SB11 streamlines the process of applying for state and federal reimbursement when we cross jurisdictional boundaries to help our fellow Texans. It created a Statewide Mutual Aid System that provides a process by which a city, county, school district, emergency services district, or other local political subdivision of the state can be reimbursed for using its own resources (personnel, equipment, supplies) to deal with an emergency situation in another local political subdivision.
Texas still has a lot of the frontier spirit. We have a natural, native desire to help our neighbors when they are in trouble or need our help. When Texas was first being settled, neighbors didn’t need a formal plan or agreement on what to do if someone’s barn burned down. Everybody just pitched in with labor and materials to help rebuild it. Down the line, you knew that if you needed help, your neighbors would be there for you as well.
It becomes a little more complicated when you move up to modern communities helping each other. After all, we have a responsibility to our taxpayers to see that they are reimbursed for equipment, supplies and personnel sent across city or county lines to help our neighbors in another jurisdiction. In 2005, the evacuations and sheltering for Hurricanes Katrina and Rita, as well as the widespread wildfires in the Texas Panhandle, exposed a need for a mechanism that would allow our cities and counties to help their neighboring communities and yet be eligible for state and federal funding reimbursements. The Legislature responded with SB11.
The key to utilizing this mechanism provided by SB11 is the development of a set of emergency response plans. Initially, a county would develop an overall description of how each entity could assist others. Then the individual entities that make up the county, whether they are cities, school districts or emergency services districts, would develop emergency response plans that would take into consideration that assistance could cross jurisdictional boundaries.

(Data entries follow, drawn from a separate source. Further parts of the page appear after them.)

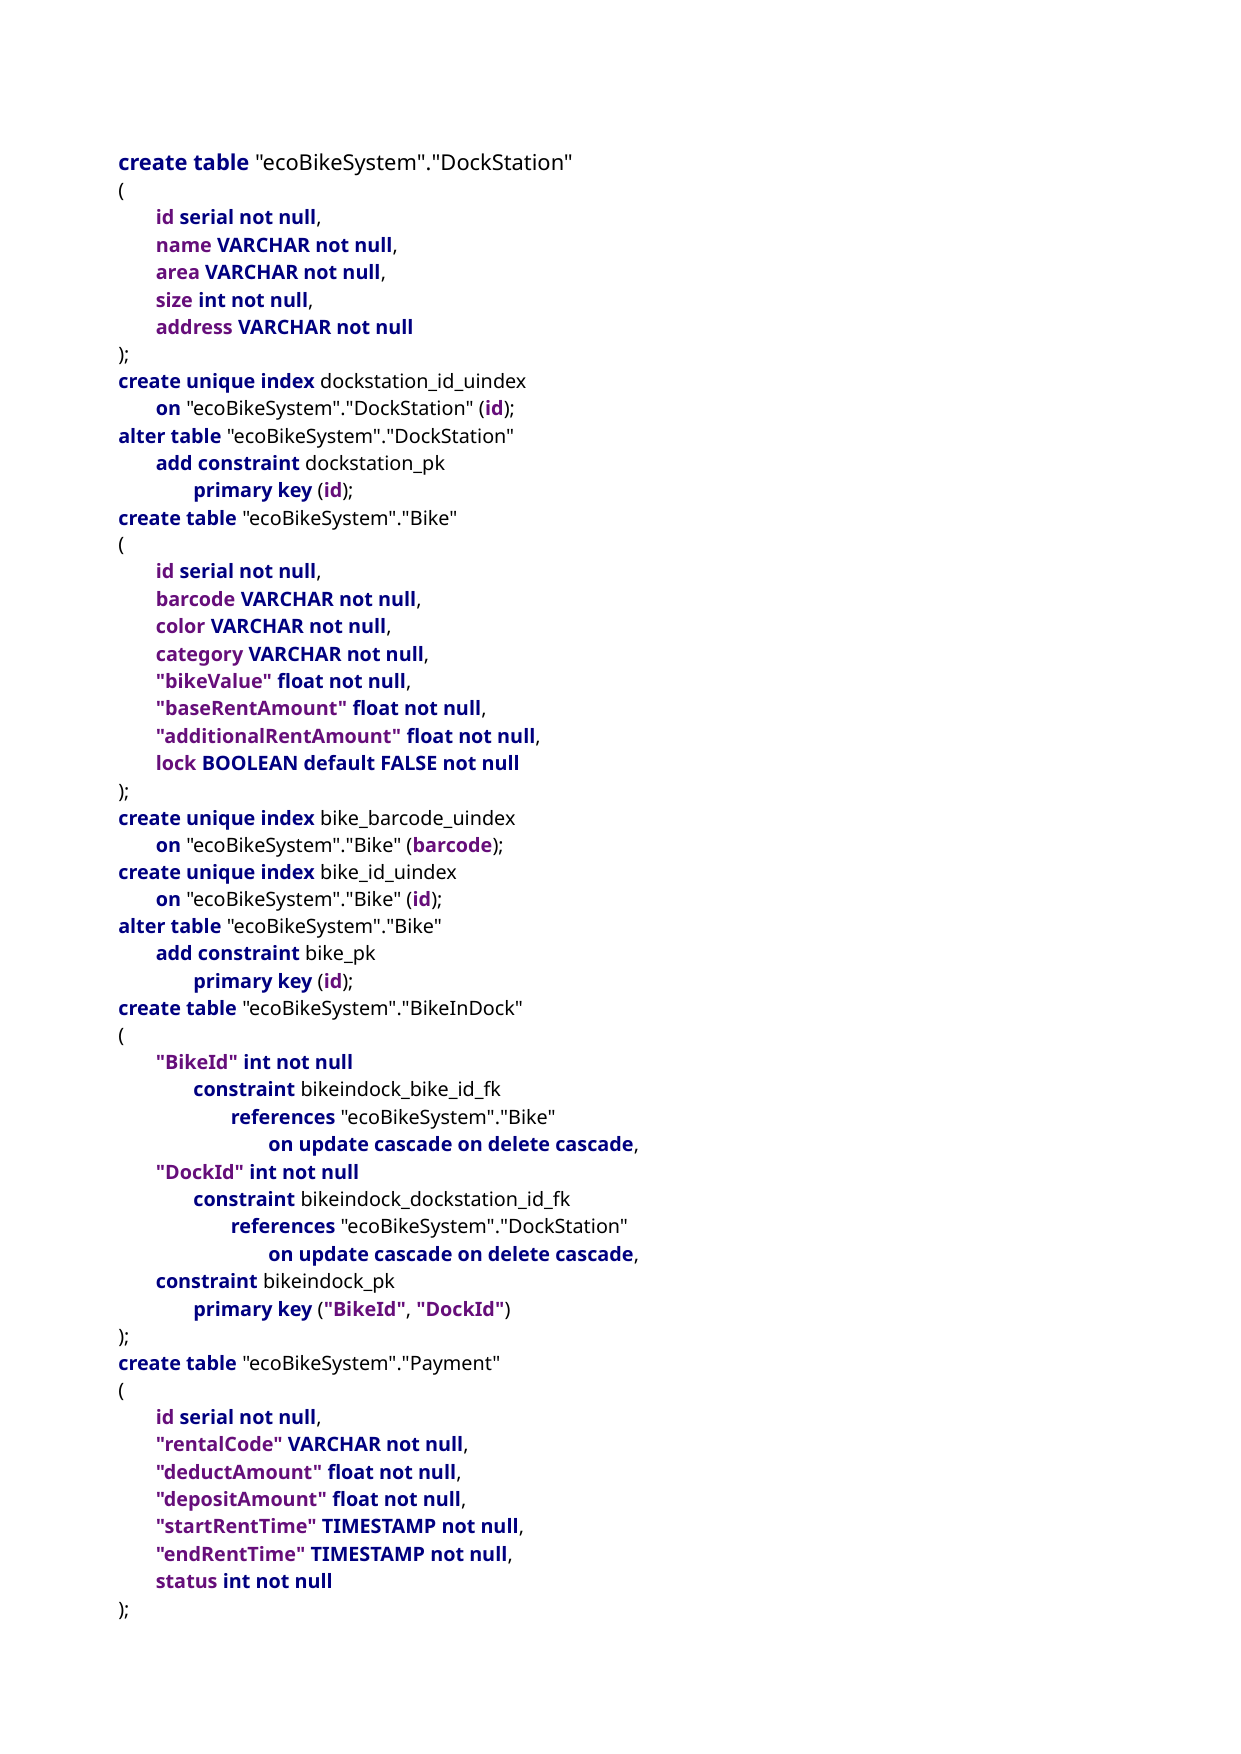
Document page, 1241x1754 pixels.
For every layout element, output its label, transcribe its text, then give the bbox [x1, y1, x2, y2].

text on "ecoBikeSystem"."DockStation" (id); [118, 394, 1122, 422]
text color VARCHAR not null, [118, 612, 1122, 640]
text area VARCHAR not null, [118, 258, 1122, 286]
text ); [118, 1322, 1122, 1349]
text id serial not null, [118, 558, 1122, 585]
text create table "ecoBikeSystem"."BikeInDock" [118, 994, 1122, 1021]
text size int not null, [118, 286, 1122, 313]
text alter table "ecoBikeSystem"."Bike" [118, 913, 1122, 939]
text create table "ecoBikeSystem"."Bike" [118, 504, 1122, 531]
text ( [118, 177, 1122, 204]
text ); [118, 1595, 1122, 1622]
text "BikeId" int not null [118, 1048, 1122, 1076]
text ( [118, 1021, 1122, 1048]
text constraint bikeindock_pk [118, 1267, 1122, 1295]
text on "ecoBikeSystem"."Bike" (barcode); [118, 831, 1122, 858]
text on update cascade on delete cascade, [118, 1131, 1122, 1158]
text name VARCHAR not null, [118, 231, 1122, 258]
text primary key (id); [118, 476, 1122, 504]
text primary key (id); [118, 967, 1122, 994]
text barcode VARCHAR not null, [118, 585, 1122, 612]
text category VARCHAR not null, [118, 640, 1122, 667]
text constraint bikeindock_bike_id_fk [118, 1076, 1122, 1103]
text "rentalCode" VARCHAR not null, [118, 1431, 1122, 1458]
text ); [118, 341, 1122, 368]
text constraint bikeindock_dockstation_id_fk [118, 1185, 1122, 1213]
text on update cascade on delete cascade, [118, 1240, 1122, 1267]
text "startRentTime" TIMESTAMP not null, [118, 1513, 1122, 1540]
text ( [118, 531, 1122, 558]
text alter table "ecoBikeSystem"."DockStation" [118, 422, 1122, 449]
text add constraint bike_pk [118, 939, 1122, 967]
text create table "ecoBikeSystem"."Payment" [118, 1349, 1122, 1376]
text "additionalRentAmount" float not null, [118, 722, 1122, 749]
text references "ecoBikeSystem"."DockStation" [118, 1213, 1122, 1240]
text create unique index bike_barcode_uindex [118, 804, 1122, 831]
text "depositAmount" float not null, [118, 1485, 1122, 1513]
text "DockId" int not null [118, 1158, 1122, 1185]
text create table "ecoBikeSystem"."DockStation" [118, 147, 1122, 177]
text create unique index bike_id_uindex [118, 858, 1122, 885]
text primary key ("BikeId", "DockId") [118, 1295, 1122, 1322]
text "bikeValue" float not null, [118, 667, 1122, 695]
text status int not null [118, 1568, 1122, 1595]
text create unique index dockstation_id_uindex [118, 368, 1122, 394]
text id serial not null, [118, 204, 1122, 231]
text "baseRentAmount" float not null, [118, 695, 1122, 722]
text add constraint dockstation_pk [118, 449, 1122, 476]
text "deductAmount" float not null, [118, 1458, 1122, 1485]
text ); [118, 777, 1122, 804]
text id serial not null, [118, 1403, 1122, 1431]
text "endRentTime" TIMESTAMP not null, [118, 1540, 1122, 1568]
text lock BOOLEAN default FALSE not null [118, 749, 1122, 777]
text on "ecoBikeSystem"."Bike" (id); [118, 885, 1122, 913]
text references "ecoBikeSystem"."Bike" [118, 1103, 1122, 1131]
text ( [118, 1376, 1122, 1403]
text address VARCHAR not null [118, 313, 1122, 341]
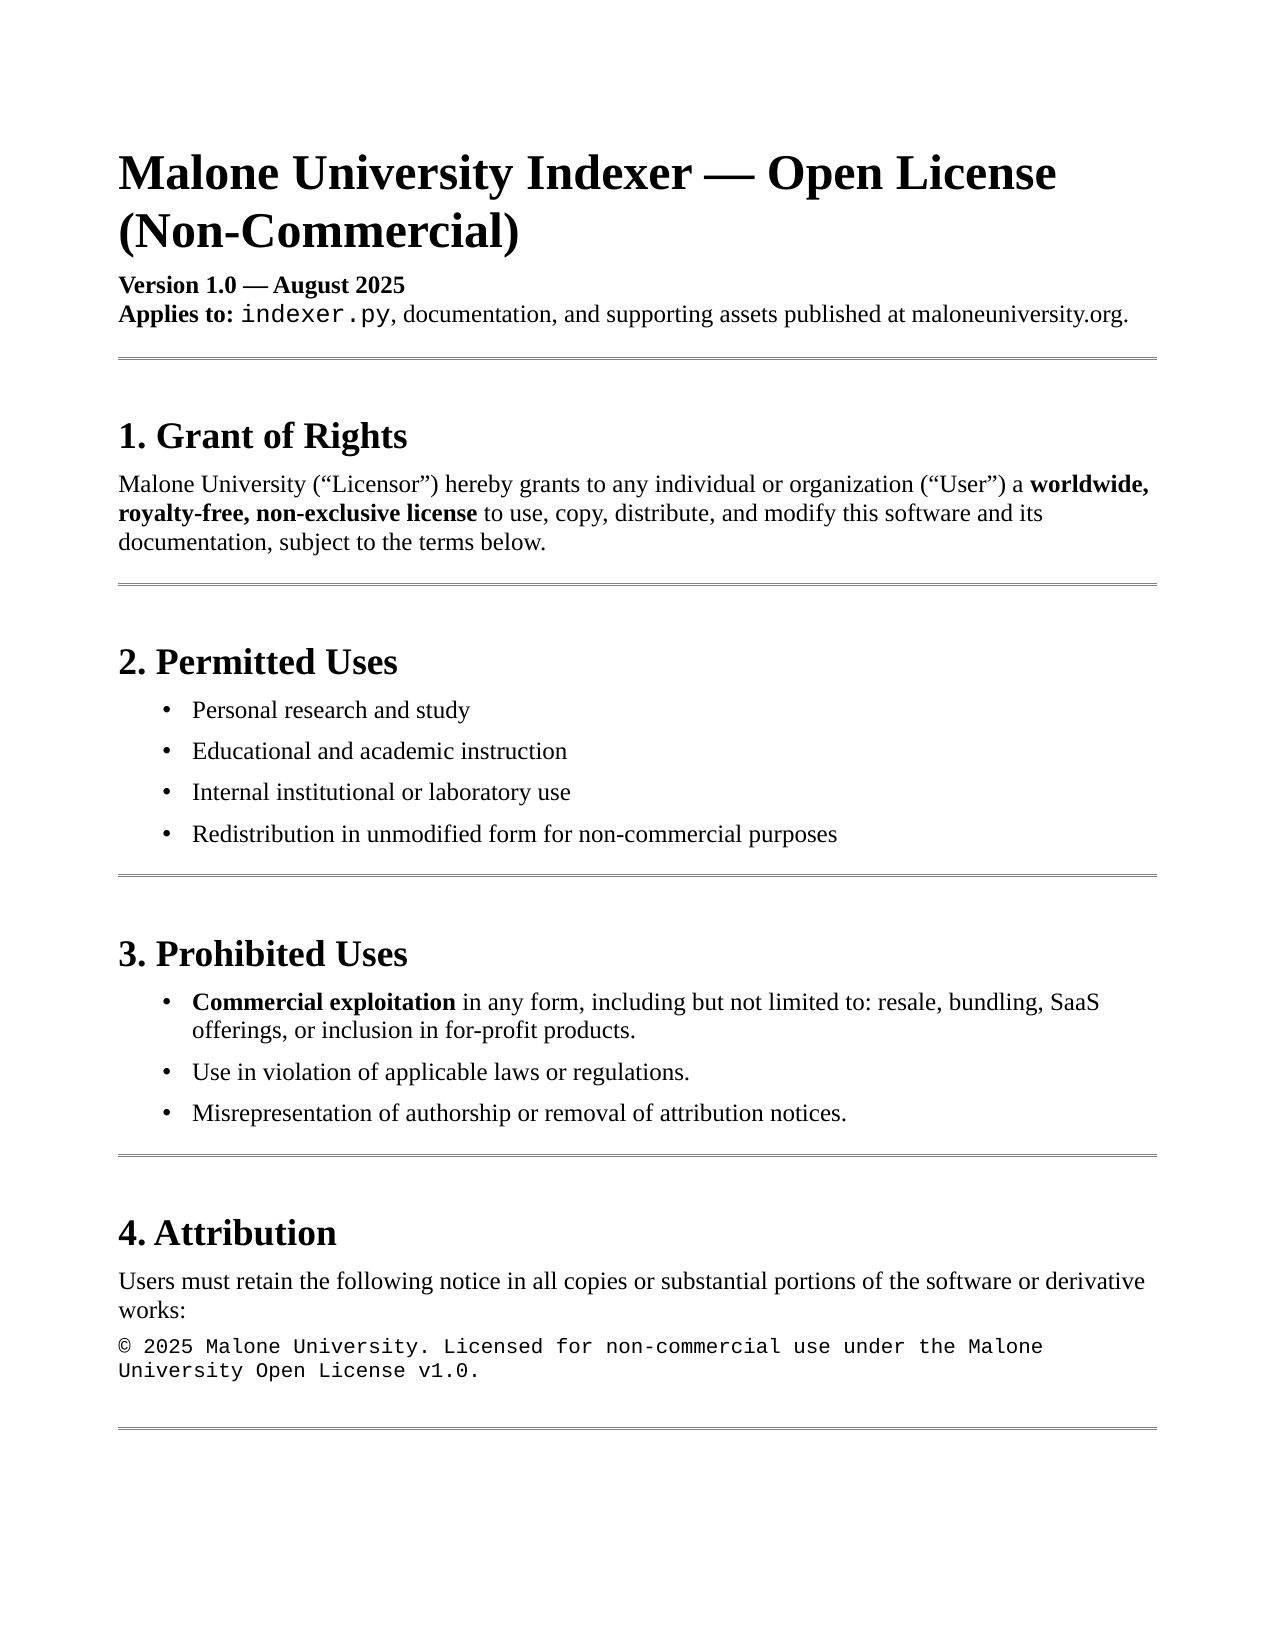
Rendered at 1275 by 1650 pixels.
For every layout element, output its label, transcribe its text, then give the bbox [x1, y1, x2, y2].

subtitle Malone University Indexer — Open License (Non-Commercial) [118, 143, 1157, 258]
list Personal research and study [162, 695, 1157, 724]
list Internal institutional or laboratory use [162, 777, 1157, 806]
subtitle 1. Grant of Rights [118, 414, 1157, 457]
subtitle 3. Prohibited Uses [118, 931, 1157, 974]
list Educational and academic instruction [162, 736, 1157, 765]
text Version 1.0 — August 2025 Applies to: indexer.py, documentation, and supporting assets published at maloneuniversity.org. [118, 271, 1157, 330]
text Malone University (“Licensor”) hereby grants to any individual or organization (“User”) a worldwide, royalty-free, non-exclusive license to use, copy, distribute, and modify this software and its documentation, subject to the terms below. [118, 469, 1157, 556]
list Misrepresentation of authorship or removal of attribution notices. [162, 1098, 1157, 1127]
subtitle 2. Permitted Uses [118, 639, 1157, 682]
list Redistribution in unmodified form for non-commercial purposes [162, 819, 1157, 847]
list Commercial exploitation in any form, including but not limited to: resale, bundling, SaaS offerings, or inclusion in for-profit products. [162, 987, 1157, 1044]
subtitle 4. Attribution [118, 1210, 1157, 1253]
text © 2025 Malone University. Licensed for non-commercial use under the Malone University Open License v1.0. [118, 1336, 1157, 1383]
list Use in violation of applicable laws or regulations. [162, 1057, 1157, 1086]
text Users must retain the following notice in all copies or substantial portions of the software or derivative works: [118, 1266, 1157, 1323]
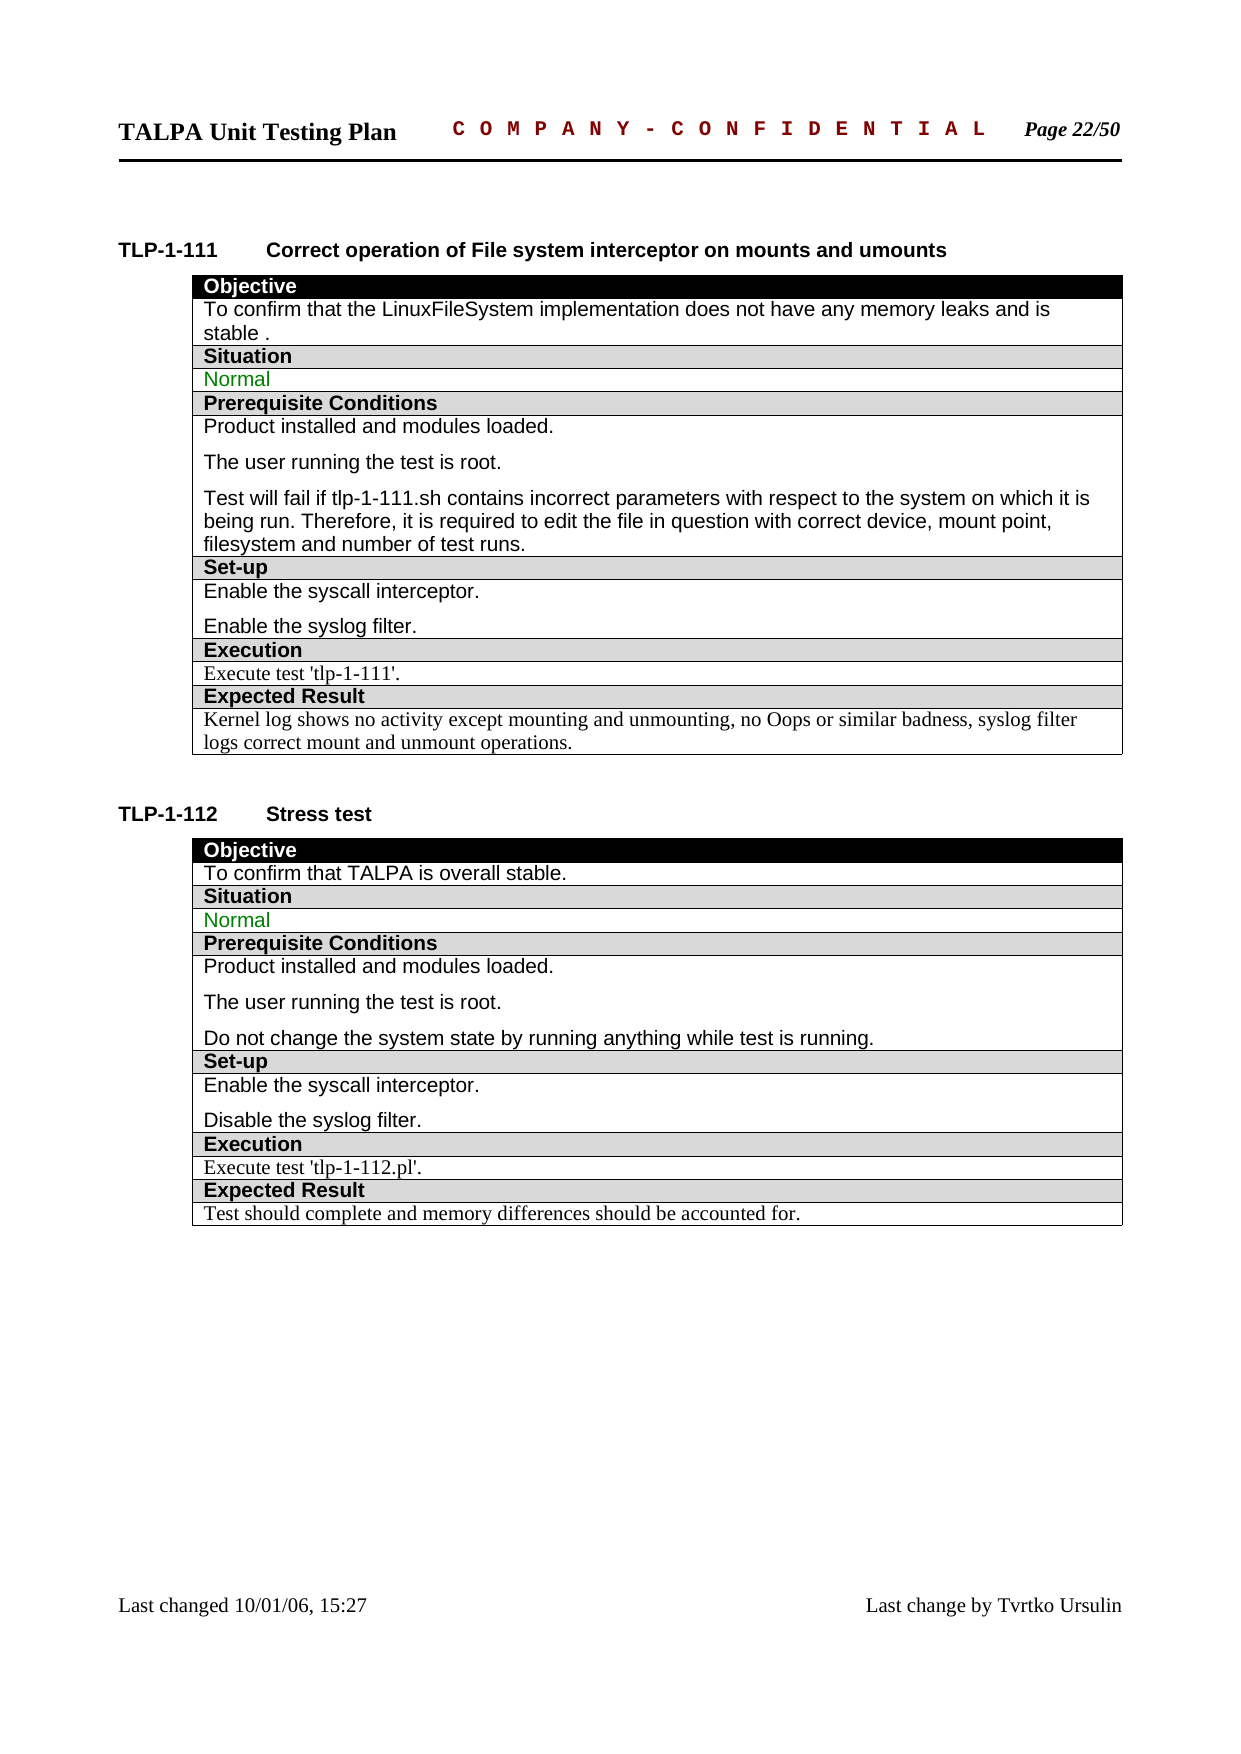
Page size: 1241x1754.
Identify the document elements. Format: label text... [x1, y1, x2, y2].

table_cell Enable the syscall interceptor. Disable the syslog filter. [193, 1074, 1122, 1132]
table_cell Execute test 'tlp-1-112.pl'. [193, 1157, 1122, 1179]
table_cell Prerequisite Conditions [193, 392, 1122, 415]
table_cell Product installed and modules loaded. The user running the test is root. Test will fail if tlp-1-111.sh contains incorrect parameters with respect to the system on which it is being run. Therefore, it is required to edit the file in question with correct device, mount point, filesystem and number of test runs. [193, 416, 1122, 556]
table_cell Set-up [193, 1051, 1122, 1073]
table_cell Set-up [193, 557, 1122, 579]
table_cell Product installed and modules loaded. The user running the test is root. Do not change the system state by running anything while test is running. [193, 956, 1122, 1050]
table_cell Normal [193, 369, 1122, 391]
table_cell Expected Result [193, 686, 1122, 708]
text TLP-1-111 Correct operation of File system interceptor on mounts and umounts [118, 239, 1122, 262]
table_cell To confirm that TALPA is overall stable. [193, 863, 1122, 885]
table_cell To confirm that the LinuxFileSystem implementation does not have any memory leaks and is stable . [193, 299, 1122, 345]
table_cell Execute test 'tlp-1-111'. [193, 662, 1122, 685]
table_cell Situation [193, 886, 1122, 908]
table_header Objective [193, 839, 1122, 862]
table_cell Execution [193, 1133, 1122, 1156]
table_cell Test should complete and memory differences should be accounted for. [193, 1203, 1122, 1225]
table_header Objective [193, 276, 1122, 298]
text TLP-1-112 Stress test [118, 802, 1122, 826]
table_cell Execution [193, 639, 1122, 661]
table_cell Normal [193, 909, 1122, 932]
table_cell Situation [193, 346, 1122, 368]
table_cell Enable the syscall interceptor. Enable the syslog filter. [193, 580, 1122, 638]
table_cell Kernel log shows no activity except mounting and unmounting, no Oops or similar badness, syslog filter logs correct mount and unmount operations. [193, 709, 1122, 754]
table_cell Prerequisite Conditions [193, 933, 1122, 955]
table_cell Expected Result [193, 1180, 1122, 1202]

We are working with counties on our borders to develop joint emergency response plans. Some individual cities – some of them in two different counties but closer to each other than they are to other cities in their own counties – are putting together their own interjurisdictional cooperation plans.
The regional councils of governments throughout the state have been helping to set up these mutual assistance plans. To see what we’re doing in North Central Texas, go to http://www.nctcog.org/ep/ and click on “Special Projects” and then “Multi-Agency Coordination.”
If you haven’t started developing your joint emergency response plans yet, get started as soon as possible so you and your neighbors will be ready when the time comes.